Instructions to follow = Where does the string "Crash" occur in the records below? Copy every line that holds it.

Given entries START

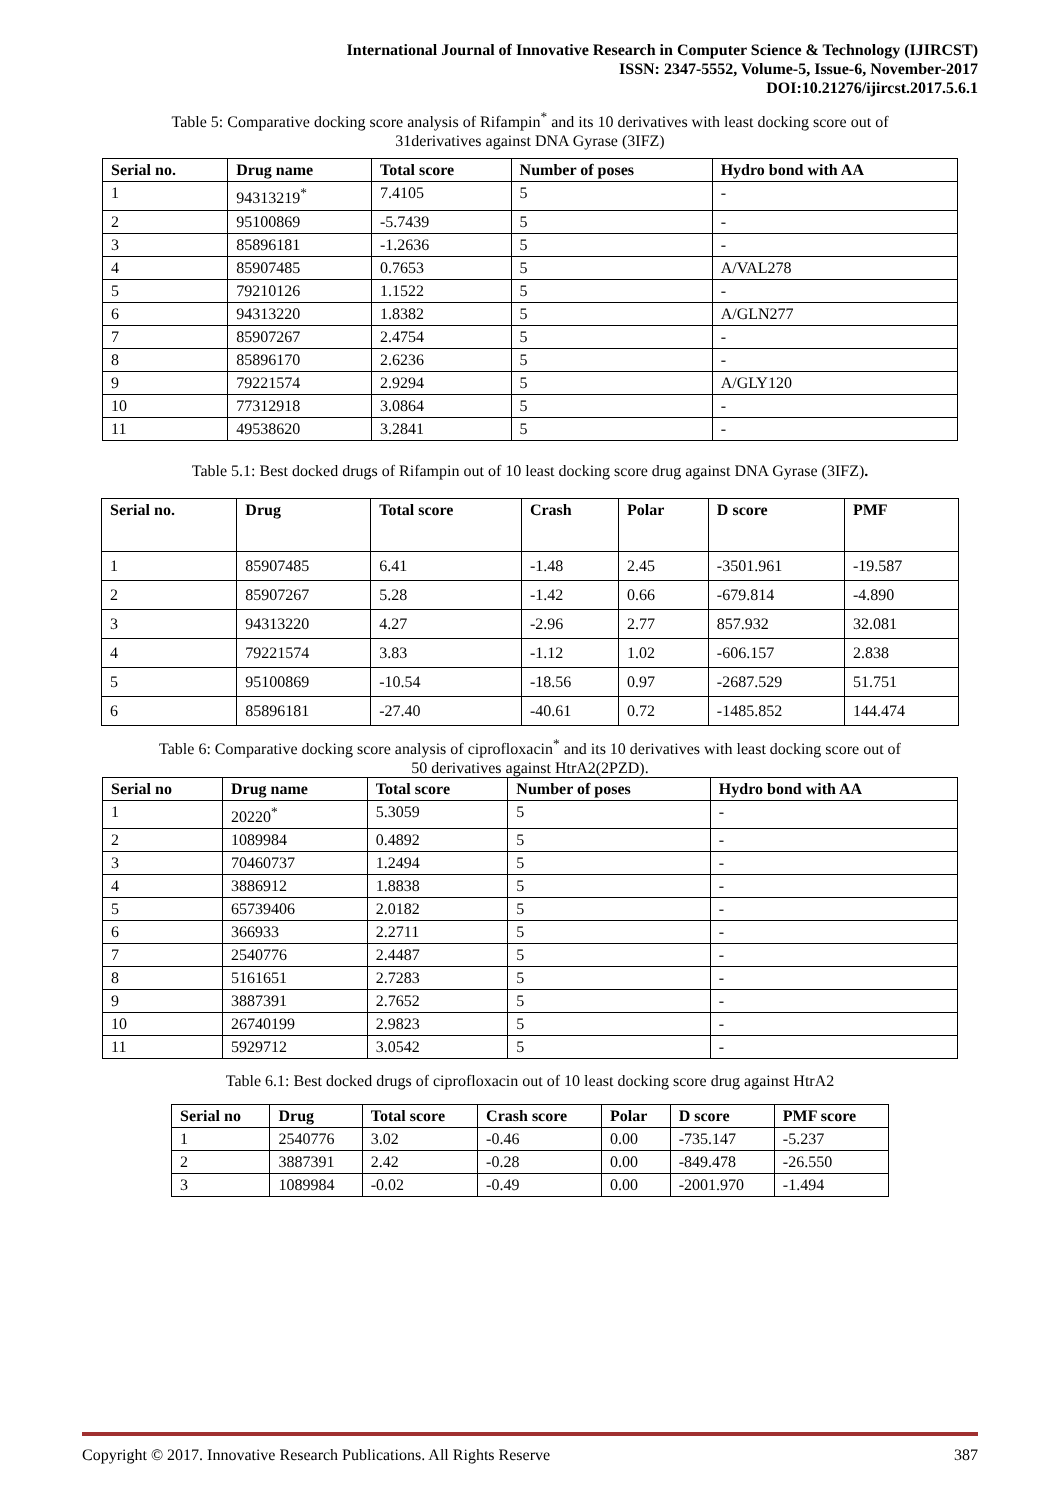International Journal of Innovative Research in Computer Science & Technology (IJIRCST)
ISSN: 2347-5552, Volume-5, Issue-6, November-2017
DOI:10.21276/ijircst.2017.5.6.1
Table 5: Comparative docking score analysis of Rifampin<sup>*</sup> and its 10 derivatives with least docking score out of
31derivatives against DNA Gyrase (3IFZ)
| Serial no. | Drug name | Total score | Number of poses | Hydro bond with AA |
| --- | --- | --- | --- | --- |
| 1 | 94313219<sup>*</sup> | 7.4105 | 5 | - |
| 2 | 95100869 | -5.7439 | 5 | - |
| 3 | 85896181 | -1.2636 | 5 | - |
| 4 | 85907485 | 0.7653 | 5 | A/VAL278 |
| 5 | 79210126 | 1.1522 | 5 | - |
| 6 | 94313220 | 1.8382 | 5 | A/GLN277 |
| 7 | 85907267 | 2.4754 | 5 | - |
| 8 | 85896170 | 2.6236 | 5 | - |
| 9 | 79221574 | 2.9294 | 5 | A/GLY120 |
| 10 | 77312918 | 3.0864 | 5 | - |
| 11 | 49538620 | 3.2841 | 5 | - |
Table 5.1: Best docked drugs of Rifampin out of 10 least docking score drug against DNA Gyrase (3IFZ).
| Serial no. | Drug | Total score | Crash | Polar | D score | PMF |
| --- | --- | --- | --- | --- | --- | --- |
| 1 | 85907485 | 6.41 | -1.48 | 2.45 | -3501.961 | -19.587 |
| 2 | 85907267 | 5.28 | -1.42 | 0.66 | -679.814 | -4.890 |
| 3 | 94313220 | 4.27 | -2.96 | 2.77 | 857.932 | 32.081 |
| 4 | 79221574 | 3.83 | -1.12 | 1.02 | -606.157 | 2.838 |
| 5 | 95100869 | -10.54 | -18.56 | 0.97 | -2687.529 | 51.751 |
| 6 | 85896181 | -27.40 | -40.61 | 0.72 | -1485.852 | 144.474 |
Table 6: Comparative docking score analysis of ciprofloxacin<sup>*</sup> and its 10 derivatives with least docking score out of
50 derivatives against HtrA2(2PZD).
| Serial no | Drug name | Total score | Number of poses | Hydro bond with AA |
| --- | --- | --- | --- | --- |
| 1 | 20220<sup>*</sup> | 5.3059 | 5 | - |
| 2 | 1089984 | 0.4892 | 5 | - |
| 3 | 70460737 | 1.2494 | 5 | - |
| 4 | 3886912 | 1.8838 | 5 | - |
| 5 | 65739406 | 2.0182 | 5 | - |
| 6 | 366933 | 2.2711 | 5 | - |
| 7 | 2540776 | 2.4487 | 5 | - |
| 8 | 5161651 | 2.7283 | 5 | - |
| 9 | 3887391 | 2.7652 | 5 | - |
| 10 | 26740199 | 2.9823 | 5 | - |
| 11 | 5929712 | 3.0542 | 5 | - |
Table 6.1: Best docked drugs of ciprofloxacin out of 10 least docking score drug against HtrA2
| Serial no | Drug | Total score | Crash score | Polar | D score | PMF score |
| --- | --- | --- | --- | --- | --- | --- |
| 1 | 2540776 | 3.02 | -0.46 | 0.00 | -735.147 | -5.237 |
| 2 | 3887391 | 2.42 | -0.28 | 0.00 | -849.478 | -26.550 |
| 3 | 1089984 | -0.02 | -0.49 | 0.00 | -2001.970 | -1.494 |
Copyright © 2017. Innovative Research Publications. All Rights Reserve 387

Given entries END
Given entries START

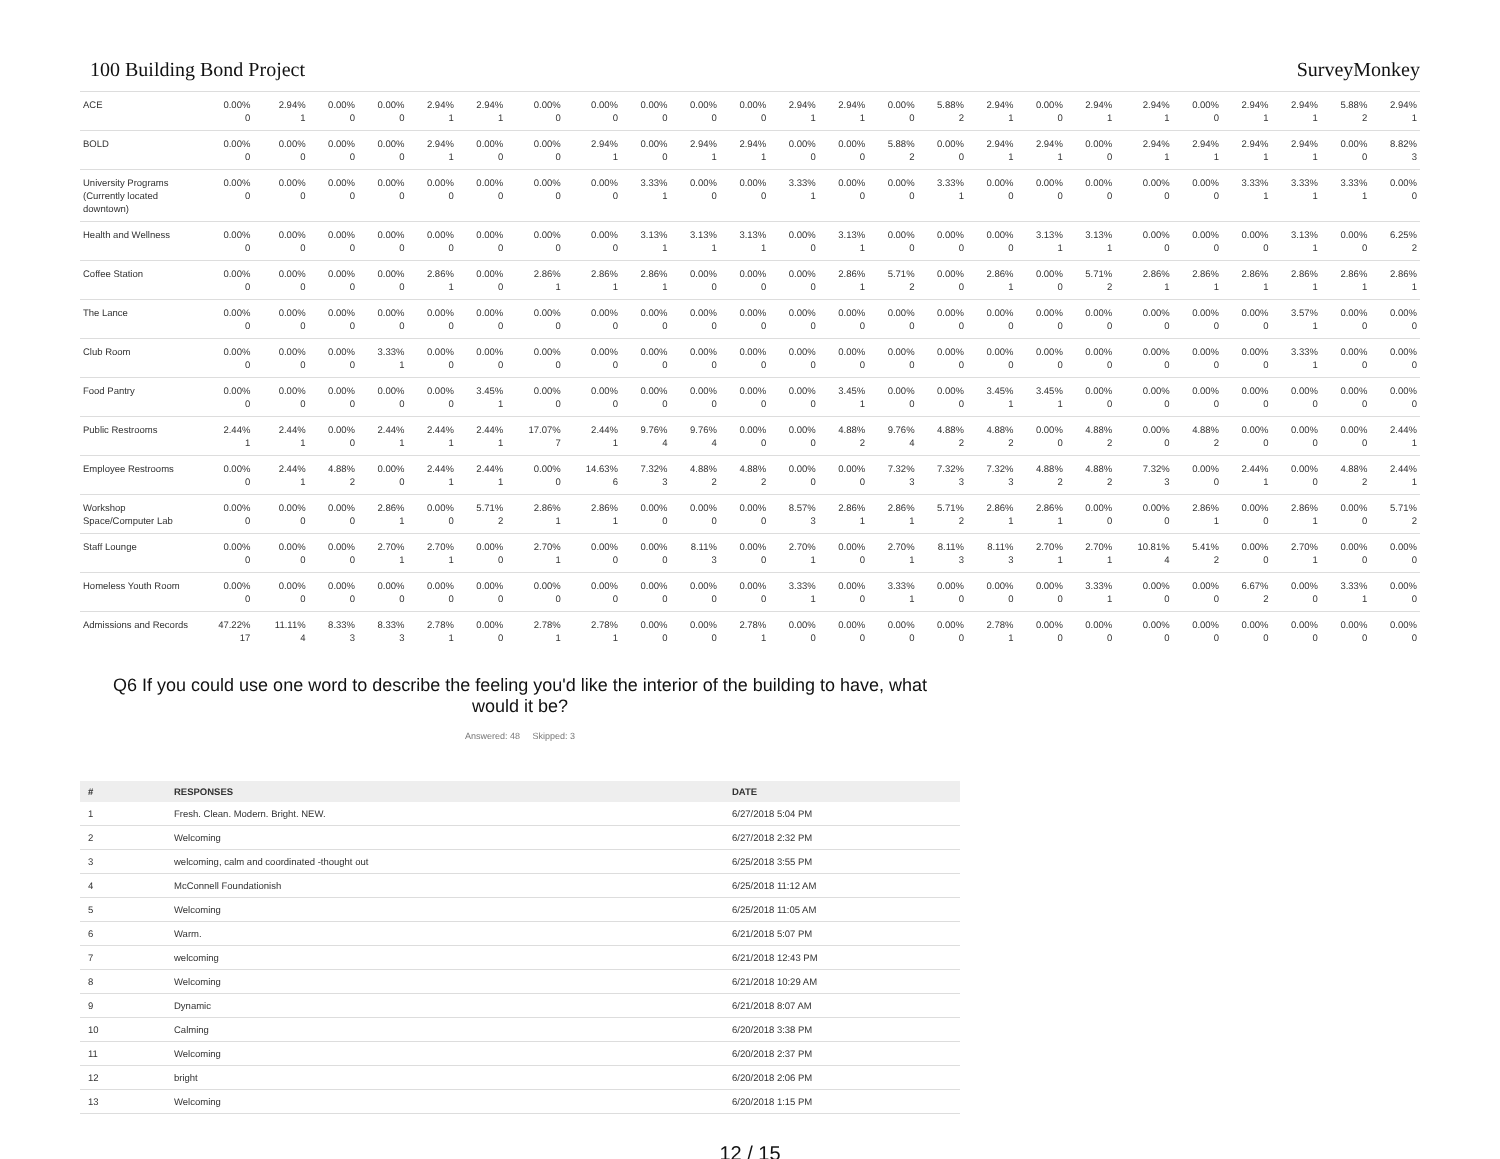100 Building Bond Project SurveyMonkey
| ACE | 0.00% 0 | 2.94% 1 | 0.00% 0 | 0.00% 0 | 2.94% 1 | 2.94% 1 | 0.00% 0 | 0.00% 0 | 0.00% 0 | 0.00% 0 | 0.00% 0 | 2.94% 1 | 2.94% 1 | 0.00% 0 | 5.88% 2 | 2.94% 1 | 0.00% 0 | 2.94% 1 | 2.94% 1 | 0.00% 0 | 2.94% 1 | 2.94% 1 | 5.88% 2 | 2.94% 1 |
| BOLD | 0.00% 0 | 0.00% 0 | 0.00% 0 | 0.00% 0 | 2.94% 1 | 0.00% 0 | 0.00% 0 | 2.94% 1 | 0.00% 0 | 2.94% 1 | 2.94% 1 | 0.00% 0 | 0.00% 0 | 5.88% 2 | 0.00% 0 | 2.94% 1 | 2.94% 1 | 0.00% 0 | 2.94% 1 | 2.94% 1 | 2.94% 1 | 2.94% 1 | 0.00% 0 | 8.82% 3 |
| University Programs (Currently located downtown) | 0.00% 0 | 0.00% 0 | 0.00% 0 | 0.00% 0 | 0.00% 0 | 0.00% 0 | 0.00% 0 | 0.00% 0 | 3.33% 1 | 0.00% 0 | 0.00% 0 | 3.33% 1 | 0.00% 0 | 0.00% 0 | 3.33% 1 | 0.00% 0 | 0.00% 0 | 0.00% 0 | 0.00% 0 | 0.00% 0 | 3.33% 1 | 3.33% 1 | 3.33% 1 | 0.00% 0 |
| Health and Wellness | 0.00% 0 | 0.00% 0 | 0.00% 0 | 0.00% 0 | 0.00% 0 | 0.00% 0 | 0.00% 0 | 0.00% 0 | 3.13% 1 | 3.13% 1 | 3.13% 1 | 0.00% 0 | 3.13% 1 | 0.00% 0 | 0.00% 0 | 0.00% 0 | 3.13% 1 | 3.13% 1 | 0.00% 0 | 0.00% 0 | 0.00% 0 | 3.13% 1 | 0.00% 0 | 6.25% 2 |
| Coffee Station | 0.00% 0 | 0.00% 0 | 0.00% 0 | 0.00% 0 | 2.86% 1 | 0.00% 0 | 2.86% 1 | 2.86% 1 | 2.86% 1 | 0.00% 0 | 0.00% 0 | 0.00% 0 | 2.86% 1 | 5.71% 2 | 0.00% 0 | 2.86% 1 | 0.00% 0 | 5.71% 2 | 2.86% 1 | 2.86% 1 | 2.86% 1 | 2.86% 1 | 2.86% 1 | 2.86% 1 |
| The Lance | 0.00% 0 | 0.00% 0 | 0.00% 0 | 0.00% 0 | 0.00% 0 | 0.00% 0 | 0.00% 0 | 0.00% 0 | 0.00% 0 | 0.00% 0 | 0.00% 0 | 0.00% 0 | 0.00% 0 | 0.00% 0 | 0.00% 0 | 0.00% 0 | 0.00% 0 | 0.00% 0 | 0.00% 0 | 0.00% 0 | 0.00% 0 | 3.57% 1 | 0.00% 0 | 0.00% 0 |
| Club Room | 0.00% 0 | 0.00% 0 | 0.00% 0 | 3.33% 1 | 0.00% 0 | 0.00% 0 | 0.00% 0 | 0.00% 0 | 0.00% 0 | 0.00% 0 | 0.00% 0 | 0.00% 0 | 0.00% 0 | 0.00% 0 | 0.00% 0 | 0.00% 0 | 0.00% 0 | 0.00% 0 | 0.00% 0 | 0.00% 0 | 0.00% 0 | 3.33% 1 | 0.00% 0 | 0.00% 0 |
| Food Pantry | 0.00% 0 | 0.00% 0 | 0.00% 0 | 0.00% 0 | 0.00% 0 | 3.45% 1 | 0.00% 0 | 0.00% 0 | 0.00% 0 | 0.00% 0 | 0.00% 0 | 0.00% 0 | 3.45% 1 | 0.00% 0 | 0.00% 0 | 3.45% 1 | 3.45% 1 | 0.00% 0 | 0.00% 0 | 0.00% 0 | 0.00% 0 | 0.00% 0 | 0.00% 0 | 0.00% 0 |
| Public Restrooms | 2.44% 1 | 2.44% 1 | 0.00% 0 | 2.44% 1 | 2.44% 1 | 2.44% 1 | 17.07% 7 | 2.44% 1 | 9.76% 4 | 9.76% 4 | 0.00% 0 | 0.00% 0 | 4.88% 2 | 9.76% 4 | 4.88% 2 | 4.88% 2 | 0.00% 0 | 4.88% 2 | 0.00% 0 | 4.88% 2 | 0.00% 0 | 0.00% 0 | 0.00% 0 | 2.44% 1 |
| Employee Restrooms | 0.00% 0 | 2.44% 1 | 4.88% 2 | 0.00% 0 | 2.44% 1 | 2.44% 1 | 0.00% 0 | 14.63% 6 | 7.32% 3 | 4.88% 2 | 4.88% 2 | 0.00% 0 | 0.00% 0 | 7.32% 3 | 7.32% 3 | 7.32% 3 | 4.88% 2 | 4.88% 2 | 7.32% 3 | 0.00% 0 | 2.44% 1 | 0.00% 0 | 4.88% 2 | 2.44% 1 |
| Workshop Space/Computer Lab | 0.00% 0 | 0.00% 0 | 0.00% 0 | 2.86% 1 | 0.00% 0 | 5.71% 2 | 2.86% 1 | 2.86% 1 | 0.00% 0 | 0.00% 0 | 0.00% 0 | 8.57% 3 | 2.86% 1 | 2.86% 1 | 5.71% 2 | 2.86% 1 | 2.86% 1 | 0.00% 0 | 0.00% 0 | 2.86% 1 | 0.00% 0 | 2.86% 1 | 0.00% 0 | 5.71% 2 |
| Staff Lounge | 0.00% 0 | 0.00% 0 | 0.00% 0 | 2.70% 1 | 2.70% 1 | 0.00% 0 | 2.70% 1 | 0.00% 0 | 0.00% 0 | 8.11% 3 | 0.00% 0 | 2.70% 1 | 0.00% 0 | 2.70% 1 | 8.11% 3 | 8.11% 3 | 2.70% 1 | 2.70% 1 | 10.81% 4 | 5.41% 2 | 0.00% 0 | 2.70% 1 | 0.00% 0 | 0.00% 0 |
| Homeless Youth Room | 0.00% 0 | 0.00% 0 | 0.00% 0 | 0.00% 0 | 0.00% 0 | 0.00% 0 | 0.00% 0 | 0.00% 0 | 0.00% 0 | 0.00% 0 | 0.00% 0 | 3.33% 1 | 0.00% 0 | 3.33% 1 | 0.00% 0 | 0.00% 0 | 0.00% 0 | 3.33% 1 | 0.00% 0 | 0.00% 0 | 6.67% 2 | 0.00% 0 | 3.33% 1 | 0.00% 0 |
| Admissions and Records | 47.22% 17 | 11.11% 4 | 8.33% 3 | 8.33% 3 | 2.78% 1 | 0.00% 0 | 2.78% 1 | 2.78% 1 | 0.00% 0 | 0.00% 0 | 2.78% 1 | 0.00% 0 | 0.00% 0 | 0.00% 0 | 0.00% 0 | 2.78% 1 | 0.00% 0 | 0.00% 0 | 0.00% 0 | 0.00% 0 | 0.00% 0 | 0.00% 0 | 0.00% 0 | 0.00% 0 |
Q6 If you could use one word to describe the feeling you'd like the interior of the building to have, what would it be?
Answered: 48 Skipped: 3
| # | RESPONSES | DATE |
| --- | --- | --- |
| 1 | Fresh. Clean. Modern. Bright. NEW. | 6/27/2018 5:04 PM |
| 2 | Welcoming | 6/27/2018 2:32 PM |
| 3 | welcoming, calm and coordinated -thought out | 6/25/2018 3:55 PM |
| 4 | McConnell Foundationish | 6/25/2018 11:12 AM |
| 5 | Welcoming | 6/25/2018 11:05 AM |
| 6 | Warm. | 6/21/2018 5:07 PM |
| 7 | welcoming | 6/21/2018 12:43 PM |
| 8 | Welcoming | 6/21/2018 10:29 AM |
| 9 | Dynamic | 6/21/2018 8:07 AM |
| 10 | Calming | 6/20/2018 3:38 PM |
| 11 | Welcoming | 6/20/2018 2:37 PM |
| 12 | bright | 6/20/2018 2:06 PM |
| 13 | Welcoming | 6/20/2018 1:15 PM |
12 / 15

Given entries END

Solution =
| Serial no. | Drug | Total score | Crash | Polar | D score | PMF |
| Serial no | Drug | Total score | Crash score | Polar | D score | PMF score |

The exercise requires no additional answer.